▸ Work to be completed: The answer is a single figure: how many lines below contain the word "hand".

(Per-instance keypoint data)
┄┄┄┄┄┄┄┄┄┄┄┄┄┄┄┄┄┄┄┄
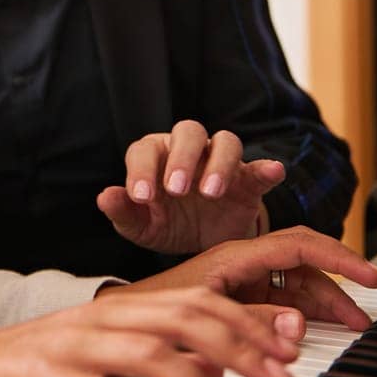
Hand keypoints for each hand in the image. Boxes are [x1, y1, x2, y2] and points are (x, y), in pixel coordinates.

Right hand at [0, 286, 302, 376]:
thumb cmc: (56, 363)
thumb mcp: (114, 347)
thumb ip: (167, 352)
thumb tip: (224, 369)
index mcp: (128, 306)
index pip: (200, 300)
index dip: (249, 323)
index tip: (287, 350)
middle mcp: (108, 319)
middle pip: (185, 318)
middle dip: (241, 346)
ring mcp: (81, 349)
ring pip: (151, 351)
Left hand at [96, 121, 286, 254]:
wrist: (205, 245)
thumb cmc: (167, 225)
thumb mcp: (142, 227)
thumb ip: (122, 212)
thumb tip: (104, 197)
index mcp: (156, 156)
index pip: (145, 150)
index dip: (141, 170)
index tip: (142, 197)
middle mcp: (189, 151)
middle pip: (188, 132)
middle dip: (181, 158)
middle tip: (176, 189)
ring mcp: (221, 162)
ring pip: (225, 141)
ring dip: (219, 163)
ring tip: (211, 193)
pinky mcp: (249, 181)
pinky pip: (259, 168)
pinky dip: (267, 168)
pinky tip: (273, 172)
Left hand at [110, 227, 376, 332]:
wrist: (118, 326)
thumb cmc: (148, 308)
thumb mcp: (199, 312)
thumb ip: (247, 319)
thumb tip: (297, 324)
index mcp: (234, 255)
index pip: (298, 246)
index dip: (338, 257)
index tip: (370, 276)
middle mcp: (242, 263)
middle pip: (304, 265)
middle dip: (339, 281)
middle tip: (371, 310)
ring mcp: (242, 282)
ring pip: (298, 286)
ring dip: (328, 303)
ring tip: (357, 326)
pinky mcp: (239, 301)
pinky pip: (282, 302)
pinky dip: (306, 315)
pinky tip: (322, 332)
┄┄┄┄┄┄┄┄┄┄┄┄┄┄┄┄┄┄┄┄
▸ Response area: 4